Bien évidemment, Holland (1986) a voulu provoquer ses collègues, et il a réussi. Ils se sont révoltés pour la plupart contre les entraves d’une éthique trop étroitement associée avec le modèle d’un essai randomisé contrôlé. La révolte s’est annoncée très forte chez les démographes, une tribu qui aborde les sujets qui n’admettent pas souvent l’expérimentation. On peut lire, par exemple, Ní Bhrolcháin et Dyson (2007, p. 3), qui pestent contre un illogisme perçu :
Par conséquent, et pour la plupart, on ne peut pas démontrer, par l’intermédiaire de l’expérimentation ou de l’intervention, que les facteurs qui priment pour les démographes sont des causes. Pourtant, pour prétendre que cela signifie qu’elles n’ont pas la capacité d’être les causes impliquent que la plupart des phénomènes sociaux et démographiques n’ont pas de causes — une position inadmissible. La capacité pour la manipulation, en tant que critère d’exclusion, est également fautive dans la science de la nature. Par exemple, si on y croit, c’est d’écarter la lune en tant que la cause des marées.[4]

[1] “Put as bluntly and as contentiously as possible, in this article I take the position that causes are only those things that could, in principle, be treatments in experiments.”

[2] “The manipulability criterion for causal inference has been difficult to assimilate in a discipline that routinely reports measurements of the causal effects of sex, race, and age, inter alia, on various phenomena.”

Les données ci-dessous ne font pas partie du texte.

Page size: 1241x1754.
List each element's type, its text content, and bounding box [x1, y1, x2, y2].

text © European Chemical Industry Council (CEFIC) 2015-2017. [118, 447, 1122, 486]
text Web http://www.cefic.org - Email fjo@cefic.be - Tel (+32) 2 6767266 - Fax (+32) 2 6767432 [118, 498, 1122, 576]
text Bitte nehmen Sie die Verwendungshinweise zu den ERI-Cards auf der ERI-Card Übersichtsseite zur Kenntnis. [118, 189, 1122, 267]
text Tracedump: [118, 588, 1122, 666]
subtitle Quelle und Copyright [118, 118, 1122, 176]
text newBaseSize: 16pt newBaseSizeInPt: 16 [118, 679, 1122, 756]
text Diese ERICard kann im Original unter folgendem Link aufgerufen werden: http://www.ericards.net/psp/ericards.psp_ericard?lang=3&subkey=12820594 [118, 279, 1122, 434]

[3] “NO CAUSATION WITHOUT MANIPULATION”
[4] “Hence, in the main, the factors of leading interest to demographers cannot be shown to be causes through experimentation or intervention. To claim that this means they cannot be causes, however, is to imply that most social and demographic phenomena do not have causes—an indefensible position. Manipulability as an exclusive criterion is defective in the natural sciences also. For example, adherence to it would rule out the moon as the cause of the tides.”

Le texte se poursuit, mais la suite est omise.